Sterling, an internationally recognized supercomputing expert who was
with NASA prior to joining CCT, has worked on numerous international computing projects.
Sterling is also the father of Beowulf class clusters, developed with
colleague Donald Becker, which today are a common building block of the
world’s supercomputers.
“With this class, Louisiana and LSU are starting the process of moving
out of the conventional classroom and are creating different approaches
to academics,” Sterling said.
For the “alpha run” of the course, which began on
Jan. 16, it is being offered to students at Louisiana Tech University,
the University of Arkansas, Micro Electronics Center of North Carolina
and Masaryk University in the Czech Republic. Sterling explained that
these sites were selected for the first run of the course because each
has access to a high-speed network connection for ease in streaming the
course, and also because there is a high-performance computing expert
at each of those universities who can assist with the trial run as
necessary.
“As a small country, we could not afford the biggest supercomputers,
but the knowledge of supercomputing technology gives our graduates, who
often work abroad, a competitive advantage,” said Ludek Matyska from
Masaryk University. “For a long time, we worked together with CCT in
the area of high-definition video transmission over the high-speed
network, so we decided to use our expertise in this field to promote
supercomputing at Masaryk University, too. Using the new technology,
students everywhere can take advantage of resources of other schools
and are no longer limited to their home university’s curriculum. On the
other hand, each university can deepen its particular expertise without
endangering the overall quality and broad coverage of its education.”

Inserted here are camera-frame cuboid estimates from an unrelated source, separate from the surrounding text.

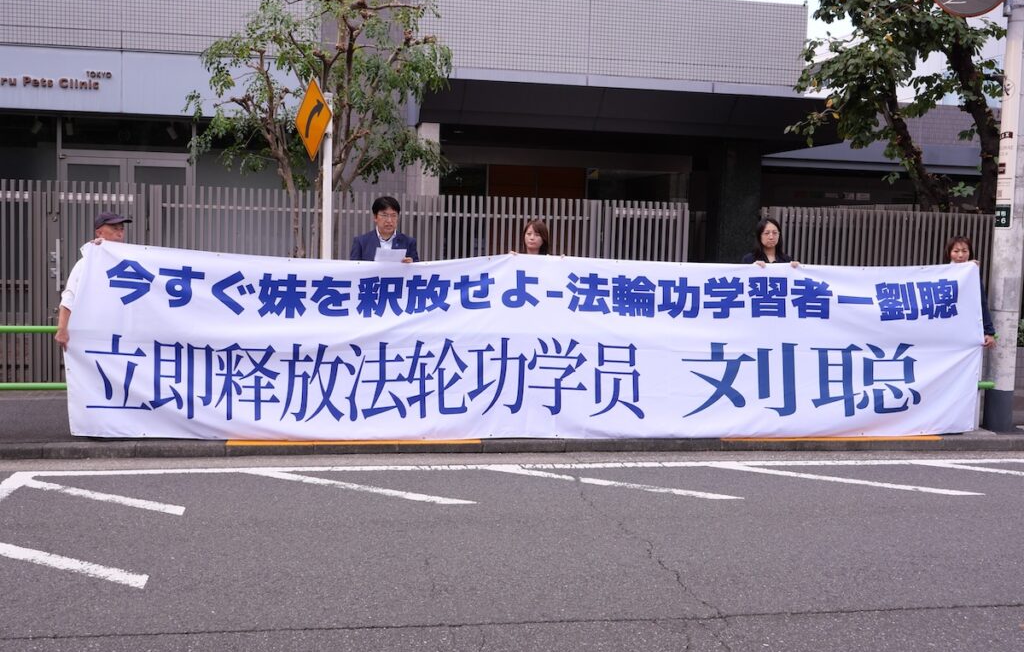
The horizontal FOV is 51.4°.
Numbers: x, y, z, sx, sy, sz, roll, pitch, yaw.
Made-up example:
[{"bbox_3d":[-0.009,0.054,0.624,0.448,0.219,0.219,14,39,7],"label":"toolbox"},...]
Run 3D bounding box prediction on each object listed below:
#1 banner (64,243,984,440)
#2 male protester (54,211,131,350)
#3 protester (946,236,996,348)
[{"bbox_3d":[0.355,0.123,7.654,6.738,1.360,0.200,1,6,-11],"label":"banner"},{"bbox_3d":[-2.822,-0.007,7.288,0.560,1.537,0.440,-3,7,-38],"label":"male protester"},{"bbox_3d":[3.646,0.054,8.532,0.500,1.529,0.400,2,5,1],"label":"protester"}]

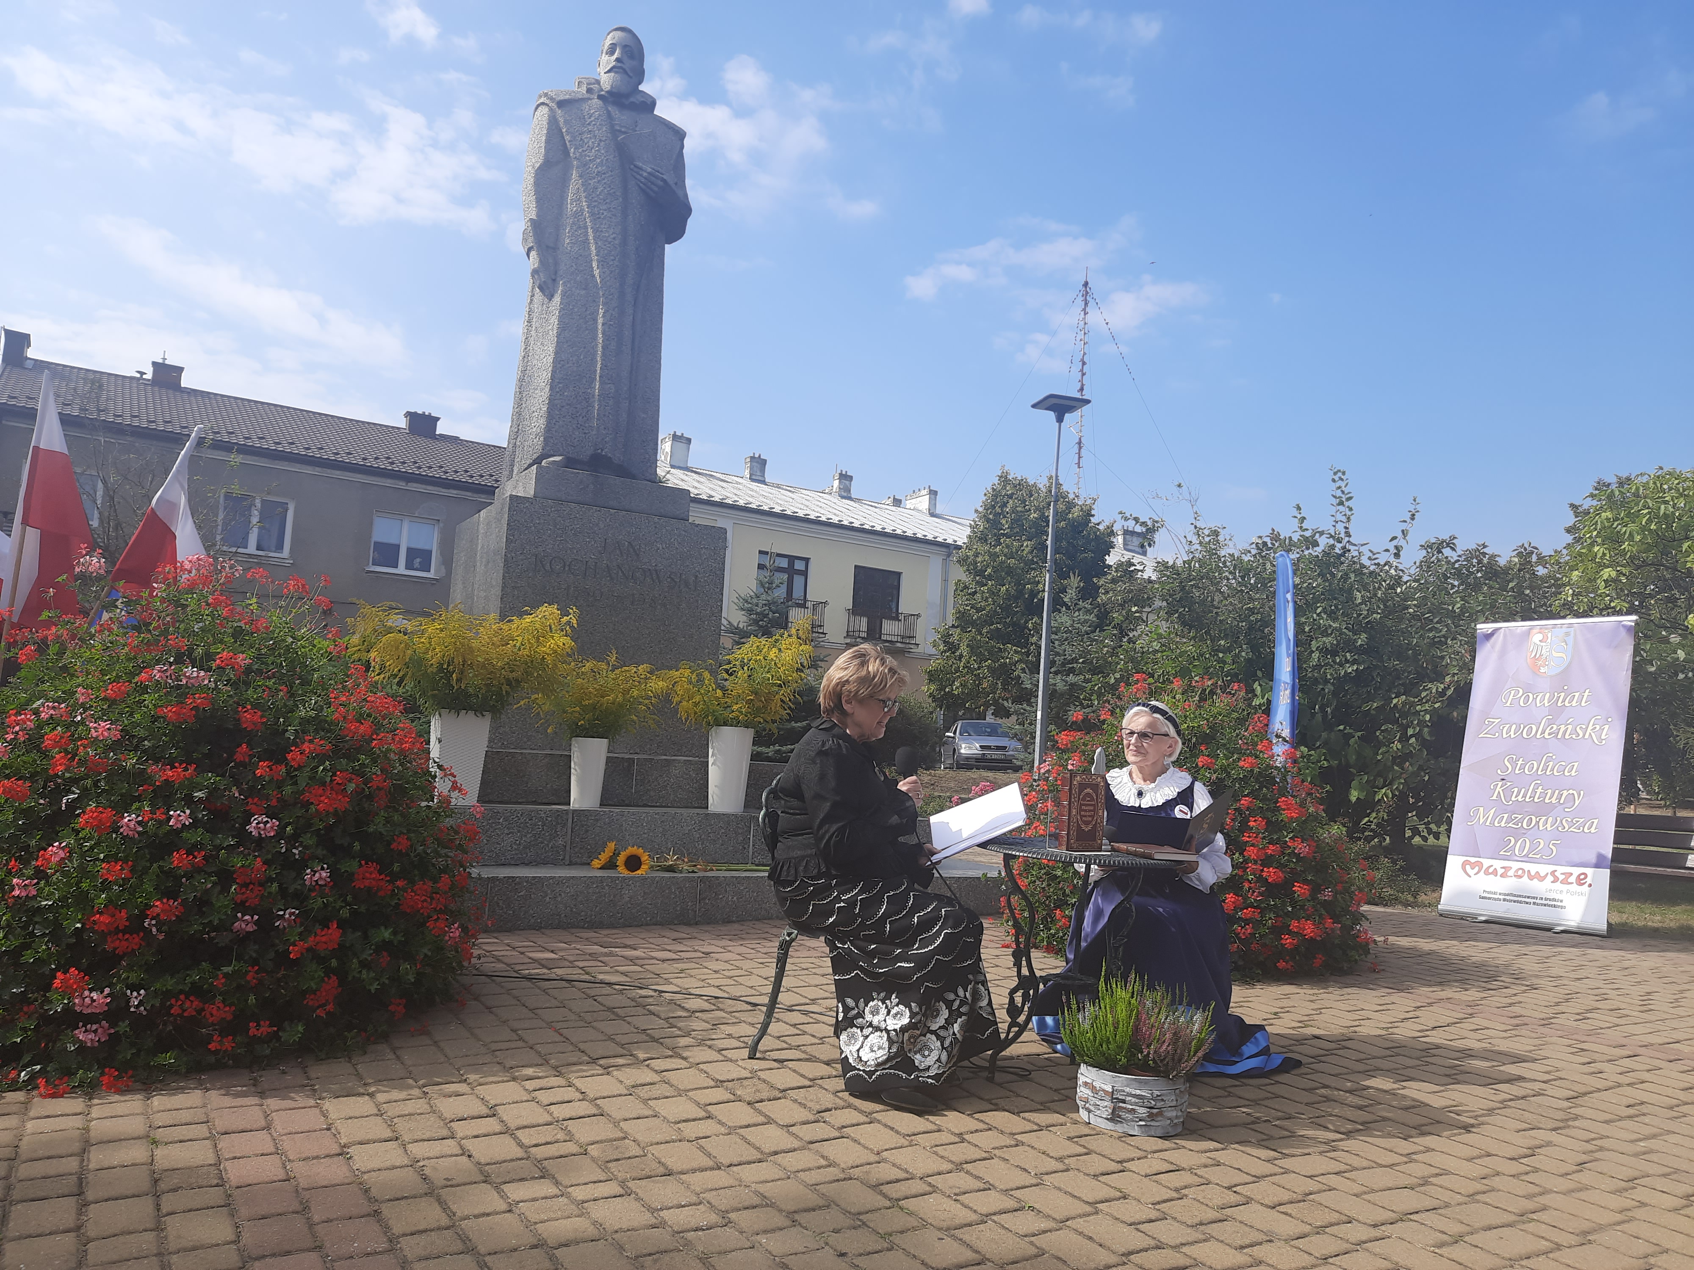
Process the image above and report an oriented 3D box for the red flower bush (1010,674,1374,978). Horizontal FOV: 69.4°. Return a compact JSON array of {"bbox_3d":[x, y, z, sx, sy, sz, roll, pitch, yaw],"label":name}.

Plans are already in the works to send the course to even more
universities and research institutions in the Spring 2008 semester.
Sterling has received interest from many more schools in the U.S. and
worldwide to participate in the Spring 2008 semester course
presentation.
The course is designed to offer an interdisciplinary look
at the high-performance computing field. Students should leave the class prepared to pursue
professional goals like building supercomputers,
developing new software for them or working in a business that could
benefit from high-performance computing resources.
Sterling is creating a DVD
series of his lectures that will include subtitles for the
hearing-impaired and will be dubbed in other languages including Spanish, Japanese and Thai. The course is also available
in standard definition for those institutions not yet
ready for high-definition streaming.